Graphing polynomial functions helps to visualize the behavior of the function over an extended range of input values. A polynomial function like \( P(x) = \frac{1}{5} x(x-5)^2 \) can be graphed by identifying key characteristics such as roots, y-intercept, and end behavior.

To start, it's essential to plot the roots. In this example, the roots are \( x = 0 \) and \( x = 5 \). These points indicate where the graph will intersect the x-axis. Since \( x = 5 \) is a repeated root (with a multiplicity of 2), the graph will "bounce" off the x-axis at this point.

Next, plot the y-intercept at \( (0,0) \). This point is crucial as it marks where the graph intersects the y-axis. By connecting these intercepts with smooth, continuous lines that reflect the polynomial's behavior, you'll have a foundational sketch of the graph.

Don't forget to consider the end behavior of the function as you complete the sketch to ensure it accurately reflects how the function extends towards infinity.

The roots, or zeros, of a polynomial function are values of \( x \) where the function equals zero. Finding these roots is an essential part of understanding and graphing the function. For the polynomial \( P(x) = \frac{1}{5} x(x-5)^2 \), the roots are determined by setting the function equal to zero and solving:

\[ P(x) = \frac{1}{5} x(x-5)^2 = 0\]

This equation is satisfied when \( x = 0 \) or \( (x-5)^2 = 0 \).

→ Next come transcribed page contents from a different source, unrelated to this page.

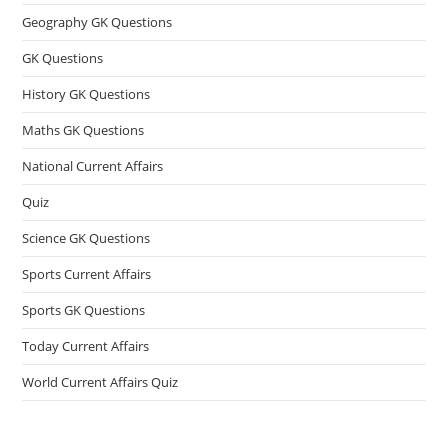
Geography GK Questions
GK Questions
History GK Questions
Maths GK Questions
National Current Affairs
Quiz
Science GK Questions
Sports Current Affairs
Sports GK Questions
Today Current Affairs
World Current Affairs Quiz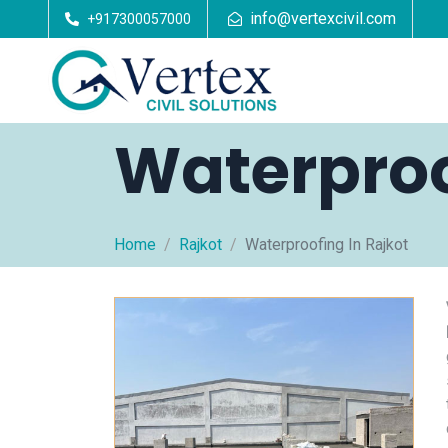
info@vertexcivil.com
+917300057000
Waterproo
Home
Rajkot
Waterproofing In Rajkot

The solution \( x = 0 \) shows a single root, whereas \( x = 5 \) is a repeated root since \( (x-5) \) is squared. A repeated root, in this case, means the graph will touch the x-axis at \( x = 5 \) but not cross it, causing a "bounce."

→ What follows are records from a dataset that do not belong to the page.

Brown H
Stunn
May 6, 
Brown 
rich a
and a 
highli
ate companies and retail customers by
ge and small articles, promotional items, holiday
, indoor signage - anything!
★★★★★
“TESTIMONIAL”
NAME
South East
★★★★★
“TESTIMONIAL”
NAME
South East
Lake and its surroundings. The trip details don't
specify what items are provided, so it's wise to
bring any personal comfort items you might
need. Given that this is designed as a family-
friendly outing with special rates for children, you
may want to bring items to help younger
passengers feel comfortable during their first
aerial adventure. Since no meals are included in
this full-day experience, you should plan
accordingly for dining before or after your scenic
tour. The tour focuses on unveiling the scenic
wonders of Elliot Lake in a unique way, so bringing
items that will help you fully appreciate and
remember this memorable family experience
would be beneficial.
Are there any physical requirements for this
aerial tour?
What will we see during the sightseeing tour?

Understanding the roots' multiplicity helps predict and accurately reflect the graph’s behavior at these critical points on the x-axis.

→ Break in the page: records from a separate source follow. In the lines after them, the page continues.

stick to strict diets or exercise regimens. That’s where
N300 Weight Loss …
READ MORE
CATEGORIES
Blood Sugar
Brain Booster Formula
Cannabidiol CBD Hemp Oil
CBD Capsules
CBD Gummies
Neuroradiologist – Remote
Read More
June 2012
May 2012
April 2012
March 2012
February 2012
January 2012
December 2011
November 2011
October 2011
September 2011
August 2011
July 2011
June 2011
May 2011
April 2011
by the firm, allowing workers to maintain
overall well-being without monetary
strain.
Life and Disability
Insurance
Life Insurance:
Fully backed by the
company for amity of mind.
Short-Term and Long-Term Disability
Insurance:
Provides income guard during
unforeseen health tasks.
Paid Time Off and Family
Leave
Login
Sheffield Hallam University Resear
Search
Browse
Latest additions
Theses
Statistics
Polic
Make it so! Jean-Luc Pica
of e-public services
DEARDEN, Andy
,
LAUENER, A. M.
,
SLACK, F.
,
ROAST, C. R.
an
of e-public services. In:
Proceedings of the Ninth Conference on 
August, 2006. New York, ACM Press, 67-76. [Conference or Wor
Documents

The end behavior of polynomial functions reveals how the function behaves as \( x \) approaches \( +\infty \) or \( -\infty \). This behavior is mainly determined by the leading term of the polynomial function. For \( P(x) = \frac{1}{5} x(x-5)^2 \), the leading term is \( \frac{1}{5}x^3 \), which is derived from the highest degree terms.

Since the degree of the leading term (3 in this case) is odd and the leading coefficient \( \frac{1}{5} \) is positive, we know that:

• As \( x \to -\infty \), \( P(x) \to -\infty \). The graph falls to the left.
• As \( x \to +\infty \), \( P(x) \to +\infty \). The graph rises to the right.

Understanding the end behavior allows you to draw the graph accurately by showing how it extends beyond the roots and intercepts. It indicates the trajectory that the graph takes as it moves towards the extremes of the coordinate plane.